One of four recipients of this year's William R. Waters Scholarship, Burford, who is enrolled in OISE's Humanities, Social Sciences and Social Justice Education program, envisions a future reaching out to racialized youth and women.
After graduating, she sees herself not only within the four walls of a standard school but out in the field teaching in community centres, underprivileged neighbourhoods, homework clubs and other under-the-radar locations where people can't always access classes.
"I chose teaching because I really believe in the power of education," Burford states. "I tell people that learning is a life-long experience and it's the one thing that people can't take away from you. That's the message I want to spread, especially to children."
Receiving the Waters Scholarship was "a surreal, ecstatic moment," she recalls. "Yes, I'm honoured but I'm also humbled by it as well."
Burford knows first-hand how difficult it can be to attain a quality education having grown up in the Jane and Finch neighbourhood of Toronto. She says that, yes, this part of the city does suffer from a number of inner-city stereotypes but it also has certain difficult realities that impact on low income families.

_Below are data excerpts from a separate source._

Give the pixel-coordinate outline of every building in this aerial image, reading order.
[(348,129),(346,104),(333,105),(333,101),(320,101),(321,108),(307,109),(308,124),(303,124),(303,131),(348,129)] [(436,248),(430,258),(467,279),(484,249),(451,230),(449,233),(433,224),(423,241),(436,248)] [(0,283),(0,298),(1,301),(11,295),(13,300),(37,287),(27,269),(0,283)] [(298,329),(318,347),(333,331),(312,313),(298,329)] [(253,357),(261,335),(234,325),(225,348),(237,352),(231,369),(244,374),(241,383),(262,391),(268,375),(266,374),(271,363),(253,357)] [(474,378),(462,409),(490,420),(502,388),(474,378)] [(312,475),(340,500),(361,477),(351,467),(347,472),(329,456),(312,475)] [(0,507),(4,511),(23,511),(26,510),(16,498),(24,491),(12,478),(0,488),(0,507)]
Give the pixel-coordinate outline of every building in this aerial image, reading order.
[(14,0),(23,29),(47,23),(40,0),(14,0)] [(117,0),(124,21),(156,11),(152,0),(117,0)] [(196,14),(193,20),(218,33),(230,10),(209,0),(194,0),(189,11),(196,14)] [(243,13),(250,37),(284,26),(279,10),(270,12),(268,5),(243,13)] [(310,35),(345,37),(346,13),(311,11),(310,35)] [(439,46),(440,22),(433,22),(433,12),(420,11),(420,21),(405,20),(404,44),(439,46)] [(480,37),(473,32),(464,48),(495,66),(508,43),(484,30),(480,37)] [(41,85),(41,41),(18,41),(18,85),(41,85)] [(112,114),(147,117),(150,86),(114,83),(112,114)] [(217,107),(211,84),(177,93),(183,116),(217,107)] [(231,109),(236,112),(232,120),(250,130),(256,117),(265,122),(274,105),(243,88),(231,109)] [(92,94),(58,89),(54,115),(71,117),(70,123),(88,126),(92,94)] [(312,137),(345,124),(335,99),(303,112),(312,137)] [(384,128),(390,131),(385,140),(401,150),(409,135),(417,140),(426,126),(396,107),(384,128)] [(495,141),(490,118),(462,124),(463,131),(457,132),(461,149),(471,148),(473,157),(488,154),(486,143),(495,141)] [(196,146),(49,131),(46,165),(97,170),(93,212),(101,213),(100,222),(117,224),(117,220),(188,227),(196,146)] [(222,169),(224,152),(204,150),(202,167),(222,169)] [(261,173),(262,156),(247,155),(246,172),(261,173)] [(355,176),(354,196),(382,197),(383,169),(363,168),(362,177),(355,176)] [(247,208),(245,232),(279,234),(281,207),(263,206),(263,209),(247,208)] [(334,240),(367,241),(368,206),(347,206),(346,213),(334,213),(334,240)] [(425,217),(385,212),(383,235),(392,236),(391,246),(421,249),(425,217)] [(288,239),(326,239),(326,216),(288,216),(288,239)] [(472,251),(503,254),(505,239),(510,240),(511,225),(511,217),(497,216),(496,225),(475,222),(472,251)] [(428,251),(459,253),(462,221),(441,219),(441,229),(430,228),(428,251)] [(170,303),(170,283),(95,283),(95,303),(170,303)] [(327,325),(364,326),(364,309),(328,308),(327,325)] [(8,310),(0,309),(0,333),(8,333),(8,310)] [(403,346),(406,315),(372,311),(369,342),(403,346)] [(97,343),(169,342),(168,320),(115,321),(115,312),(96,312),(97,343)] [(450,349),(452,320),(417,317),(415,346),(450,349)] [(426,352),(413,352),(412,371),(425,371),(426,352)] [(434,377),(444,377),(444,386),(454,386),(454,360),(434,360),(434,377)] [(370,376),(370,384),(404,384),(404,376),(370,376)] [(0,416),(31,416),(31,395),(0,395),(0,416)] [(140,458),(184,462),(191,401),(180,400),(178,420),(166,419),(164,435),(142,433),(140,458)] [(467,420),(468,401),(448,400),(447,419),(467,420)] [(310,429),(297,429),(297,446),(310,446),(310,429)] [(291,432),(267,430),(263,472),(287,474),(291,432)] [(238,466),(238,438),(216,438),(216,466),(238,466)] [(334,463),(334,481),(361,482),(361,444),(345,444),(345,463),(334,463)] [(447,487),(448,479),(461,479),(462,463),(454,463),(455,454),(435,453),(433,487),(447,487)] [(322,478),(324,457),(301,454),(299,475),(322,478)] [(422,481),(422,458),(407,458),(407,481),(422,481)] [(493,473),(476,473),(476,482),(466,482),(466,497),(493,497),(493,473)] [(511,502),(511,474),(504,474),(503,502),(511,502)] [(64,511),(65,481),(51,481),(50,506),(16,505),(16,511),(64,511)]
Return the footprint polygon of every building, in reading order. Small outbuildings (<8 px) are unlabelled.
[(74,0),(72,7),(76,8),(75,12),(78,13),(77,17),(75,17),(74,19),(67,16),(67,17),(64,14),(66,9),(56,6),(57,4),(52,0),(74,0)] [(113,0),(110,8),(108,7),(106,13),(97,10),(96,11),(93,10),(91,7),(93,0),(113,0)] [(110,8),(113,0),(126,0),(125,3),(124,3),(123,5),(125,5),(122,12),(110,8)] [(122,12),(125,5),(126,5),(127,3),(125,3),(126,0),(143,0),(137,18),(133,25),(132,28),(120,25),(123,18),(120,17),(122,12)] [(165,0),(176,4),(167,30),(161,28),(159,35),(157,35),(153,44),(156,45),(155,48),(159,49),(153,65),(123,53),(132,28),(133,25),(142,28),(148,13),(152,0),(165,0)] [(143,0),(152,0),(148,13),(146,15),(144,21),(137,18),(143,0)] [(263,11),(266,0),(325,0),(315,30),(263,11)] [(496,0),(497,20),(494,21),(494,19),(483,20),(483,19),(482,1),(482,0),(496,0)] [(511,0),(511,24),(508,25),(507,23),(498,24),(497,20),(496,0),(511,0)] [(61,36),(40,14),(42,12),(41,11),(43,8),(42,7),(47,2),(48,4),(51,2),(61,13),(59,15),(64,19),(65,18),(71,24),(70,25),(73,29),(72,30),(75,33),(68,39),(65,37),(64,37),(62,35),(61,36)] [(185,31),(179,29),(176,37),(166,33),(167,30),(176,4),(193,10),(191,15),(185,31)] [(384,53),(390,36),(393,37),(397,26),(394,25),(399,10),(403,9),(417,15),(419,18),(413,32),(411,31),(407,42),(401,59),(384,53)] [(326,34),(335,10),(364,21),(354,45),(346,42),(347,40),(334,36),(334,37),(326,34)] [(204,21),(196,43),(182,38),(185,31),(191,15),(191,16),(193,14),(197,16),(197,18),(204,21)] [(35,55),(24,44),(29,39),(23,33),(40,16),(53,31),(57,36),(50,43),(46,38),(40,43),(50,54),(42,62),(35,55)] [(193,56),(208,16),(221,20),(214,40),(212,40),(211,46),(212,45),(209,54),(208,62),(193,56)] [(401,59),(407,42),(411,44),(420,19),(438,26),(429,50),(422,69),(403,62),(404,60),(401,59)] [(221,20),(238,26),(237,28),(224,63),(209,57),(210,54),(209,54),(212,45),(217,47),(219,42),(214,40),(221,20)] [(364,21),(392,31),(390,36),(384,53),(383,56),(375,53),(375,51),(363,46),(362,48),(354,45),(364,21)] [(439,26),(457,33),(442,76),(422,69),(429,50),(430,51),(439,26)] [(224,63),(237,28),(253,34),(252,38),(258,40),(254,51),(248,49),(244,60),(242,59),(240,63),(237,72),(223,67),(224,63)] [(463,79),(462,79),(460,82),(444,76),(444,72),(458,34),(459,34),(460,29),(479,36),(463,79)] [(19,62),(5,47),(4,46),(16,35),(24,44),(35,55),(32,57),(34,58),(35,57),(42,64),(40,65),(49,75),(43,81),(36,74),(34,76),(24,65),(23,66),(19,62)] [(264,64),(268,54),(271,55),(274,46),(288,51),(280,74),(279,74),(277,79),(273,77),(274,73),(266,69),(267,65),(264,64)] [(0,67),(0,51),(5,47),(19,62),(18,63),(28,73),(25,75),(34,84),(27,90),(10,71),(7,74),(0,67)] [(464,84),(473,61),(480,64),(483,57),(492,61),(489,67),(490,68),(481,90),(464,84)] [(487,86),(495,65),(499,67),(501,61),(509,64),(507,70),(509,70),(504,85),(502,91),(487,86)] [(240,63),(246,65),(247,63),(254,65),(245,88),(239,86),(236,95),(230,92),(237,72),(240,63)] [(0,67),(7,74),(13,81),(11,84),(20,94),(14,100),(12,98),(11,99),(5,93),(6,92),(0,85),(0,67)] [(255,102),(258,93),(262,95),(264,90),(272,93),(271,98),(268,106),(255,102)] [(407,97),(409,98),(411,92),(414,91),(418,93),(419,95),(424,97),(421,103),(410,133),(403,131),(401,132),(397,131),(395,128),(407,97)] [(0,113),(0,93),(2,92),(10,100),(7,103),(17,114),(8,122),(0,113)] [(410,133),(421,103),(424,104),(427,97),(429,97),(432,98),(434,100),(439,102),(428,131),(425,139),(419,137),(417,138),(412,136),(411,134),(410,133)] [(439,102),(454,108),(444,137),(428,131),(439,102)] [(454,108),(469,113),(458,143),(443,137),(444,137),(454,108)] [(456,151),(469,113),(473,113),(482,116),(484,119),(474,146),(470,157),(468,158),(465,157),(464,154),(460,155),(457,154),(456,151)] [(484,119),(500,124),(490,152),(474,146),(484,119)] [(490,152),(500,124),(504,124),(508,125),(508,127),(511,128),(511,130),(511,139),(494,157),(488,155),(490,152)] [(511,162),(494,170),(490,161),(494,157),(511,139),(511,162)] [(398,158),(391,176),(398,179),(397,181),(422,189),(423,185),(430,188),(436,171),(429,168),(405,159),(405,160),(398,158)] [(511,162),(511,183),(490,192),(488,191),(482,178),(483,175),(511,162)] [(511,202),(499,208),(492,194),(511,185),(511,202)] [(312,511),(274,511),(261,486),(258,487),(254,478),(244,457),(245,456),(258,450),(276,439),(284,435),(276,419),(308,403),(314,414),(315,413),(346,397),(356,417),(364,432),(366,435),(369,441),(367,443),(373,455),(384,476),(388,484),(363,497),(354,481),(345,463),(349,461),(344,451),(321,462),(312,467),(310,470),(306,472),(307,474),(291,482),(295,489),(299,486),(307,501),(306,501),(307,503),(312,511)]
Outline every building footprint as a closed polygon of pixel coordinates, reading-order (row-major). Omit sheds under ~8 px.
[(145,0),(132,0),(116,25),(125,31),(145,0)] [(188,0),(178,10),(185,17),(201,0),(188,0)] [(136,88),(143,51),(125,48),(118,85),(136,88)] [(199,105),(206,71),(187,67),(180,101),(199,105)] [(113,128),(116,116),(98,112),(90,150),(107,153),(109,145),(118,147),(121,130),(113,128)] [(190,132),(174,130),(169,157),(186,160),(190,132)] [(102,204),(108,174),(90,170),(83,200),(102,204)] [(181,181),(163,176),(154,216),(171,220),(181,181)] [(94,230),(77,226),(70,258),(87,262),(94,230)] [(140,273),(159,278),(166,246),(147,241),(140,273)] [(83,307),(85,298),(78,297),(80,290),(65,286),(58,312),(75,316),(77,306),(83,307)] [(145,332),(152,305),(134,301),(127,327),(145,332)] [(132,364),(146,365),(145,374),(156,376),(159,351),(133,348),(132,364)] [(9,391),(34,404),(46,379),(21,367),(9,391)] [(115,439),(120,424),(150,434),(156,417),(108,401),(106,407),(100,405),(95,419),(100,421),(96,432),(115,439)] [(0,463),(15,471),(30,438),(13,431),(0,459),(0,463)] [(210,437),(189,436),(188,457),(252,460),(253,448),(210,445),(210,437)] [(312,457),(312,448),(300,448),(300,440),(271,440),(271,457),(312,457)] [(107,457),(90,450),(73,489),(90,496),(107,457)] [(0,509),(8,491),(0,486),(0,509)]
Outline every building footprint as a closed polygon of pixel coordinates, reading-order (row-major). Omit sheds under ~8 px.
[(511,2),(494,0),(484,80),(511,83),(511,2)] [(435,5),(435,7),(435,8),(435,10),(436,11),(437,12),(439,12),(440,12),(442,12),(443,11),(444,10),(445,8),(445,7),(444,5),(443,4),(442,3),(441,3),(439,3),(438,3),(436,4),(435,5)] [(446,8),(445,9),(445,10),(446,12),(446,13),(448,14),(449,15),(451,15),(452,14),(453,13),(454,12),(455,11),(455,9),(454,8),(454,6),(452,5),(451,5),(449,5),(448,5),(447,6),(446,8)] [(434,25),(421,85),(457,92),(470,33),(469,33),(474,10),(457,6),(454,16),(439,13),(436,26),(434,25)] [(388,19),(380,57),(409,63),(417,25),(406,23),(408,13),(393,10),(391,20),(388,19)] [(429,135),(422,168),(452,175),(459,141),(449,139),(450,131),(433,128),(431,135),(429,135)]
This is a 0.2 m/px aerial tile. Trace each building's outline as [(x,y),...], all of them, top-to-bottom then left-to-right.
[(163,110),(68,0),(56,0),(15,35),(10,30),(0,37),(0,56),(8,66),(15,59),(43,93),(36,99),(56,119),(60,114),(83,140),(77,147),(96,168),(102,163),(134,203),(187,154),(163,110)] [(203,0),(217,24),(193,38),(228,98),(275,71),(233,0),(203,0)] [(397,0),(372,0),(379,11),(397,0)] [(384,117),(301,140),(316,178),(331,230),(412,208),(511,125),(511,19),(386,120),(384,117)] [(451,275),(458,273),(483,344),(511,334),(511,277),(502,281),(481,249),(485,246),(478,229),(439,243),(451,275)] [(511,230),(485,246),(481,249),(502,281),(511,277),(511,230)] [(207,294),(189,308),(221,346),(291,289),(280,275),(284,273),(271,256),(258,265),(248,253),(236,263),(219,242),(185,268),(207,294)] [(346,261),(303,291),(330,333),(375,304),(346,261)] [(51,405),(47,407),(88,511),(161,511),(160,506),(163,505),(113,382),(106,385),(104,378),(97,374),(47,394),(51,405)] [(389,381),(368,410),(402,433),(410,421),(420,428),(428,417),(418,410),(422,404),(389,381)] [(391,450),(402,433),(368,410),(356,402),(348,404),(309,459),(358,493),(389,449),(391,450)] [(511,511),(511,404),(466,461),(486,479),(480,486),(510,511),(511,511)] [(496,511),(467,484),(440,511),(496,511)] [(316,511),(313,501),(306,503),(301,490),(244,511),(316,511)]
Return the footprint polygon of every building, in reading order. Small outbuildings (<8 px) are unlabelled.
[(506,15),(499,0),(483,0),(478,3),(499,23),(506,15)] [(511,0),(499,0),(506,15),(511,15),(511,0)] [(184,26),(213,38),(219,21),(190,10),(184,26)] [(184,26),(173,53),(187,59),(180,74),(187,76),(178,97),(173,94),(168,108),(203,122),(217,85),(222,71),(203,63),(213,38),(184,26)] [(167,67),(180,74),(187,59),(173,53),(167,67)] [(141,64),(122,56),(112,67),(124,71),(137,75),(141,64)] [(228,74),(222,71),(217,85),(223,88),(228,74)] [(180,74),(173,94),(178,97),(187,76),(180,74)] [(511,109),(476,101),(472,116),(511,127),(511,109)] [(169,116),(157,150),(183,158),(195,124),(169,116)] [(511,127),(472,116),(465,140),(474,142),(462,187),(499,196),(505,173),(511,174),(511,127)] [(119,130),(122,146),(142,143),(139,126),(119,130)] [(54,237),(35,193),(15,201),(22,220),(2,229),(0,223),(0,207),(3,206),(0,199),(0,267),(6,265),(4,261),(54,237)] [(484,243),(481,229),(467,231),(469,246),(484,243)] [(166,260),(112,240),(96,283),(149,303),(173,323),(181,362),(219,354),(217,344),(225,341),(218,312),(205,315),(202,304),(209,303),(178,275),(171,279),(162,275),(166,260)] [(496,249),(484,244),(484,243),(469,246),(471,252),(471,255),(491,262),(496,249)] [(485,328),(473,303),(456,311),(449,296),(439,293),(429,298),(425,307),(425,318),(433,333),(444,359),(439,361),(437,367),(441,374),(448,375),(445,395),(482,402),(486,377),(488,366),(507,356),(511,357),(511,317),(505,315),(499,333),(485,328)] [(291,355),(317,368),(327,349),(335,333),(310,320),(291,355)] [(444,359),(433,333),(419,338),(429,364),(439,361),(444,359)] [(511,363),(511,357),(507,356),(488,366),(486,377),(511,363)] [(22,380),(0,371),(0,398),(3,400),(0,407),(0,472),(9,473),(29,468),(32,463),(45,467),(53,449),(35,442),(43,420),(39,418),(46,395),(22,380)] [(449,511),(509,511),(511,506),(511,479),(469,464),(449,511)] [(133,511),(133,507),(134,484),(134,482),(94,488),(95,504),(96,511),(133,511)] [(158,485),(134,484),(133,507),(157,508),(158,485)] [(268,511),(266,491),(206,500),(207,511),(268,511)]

"I want to take my training and offer it to children and adults such as these who want a higher education but don't have a way of achieving it. Three weeks after my first son was born I entered teacher's college in the Urban Diversity Program and it was then that I started getting into the concept of bringing schools to communities."
She remembers with gratitude how school administrators helped her when she was a young wife and mother.
"They enrolled me in a local school for my placement that was right across the street from where I lived so that I could breastfeed my newborn and still achieve my goals."
Married with three sons, Burford wants to give her children and others a future of limitless possibilities. At the Waters Scholarship reception in September, she found herself being asked to speak for all four recipients and it was here that she met her benefactor, William Waters.
Waters, creator of the scholarship, is Professor Emeritus of Economics and Finance at the Joseph L. Rotman School of Management at U of T.
OISE offers four William Waters Scholarships annually to promote excellence in urban classroom teaching. Candidates are already experienced teachers who wish to enter a full-time Master's program with interests in social justice and academic success for students from economically disadvantaged neighbourhoods and under-performing schools.
"It was amazing to meet him," recalls Burford, "especially since he spoke during the ceremony about his own life experiences and why he decided to be so beneficial towards students such as myself."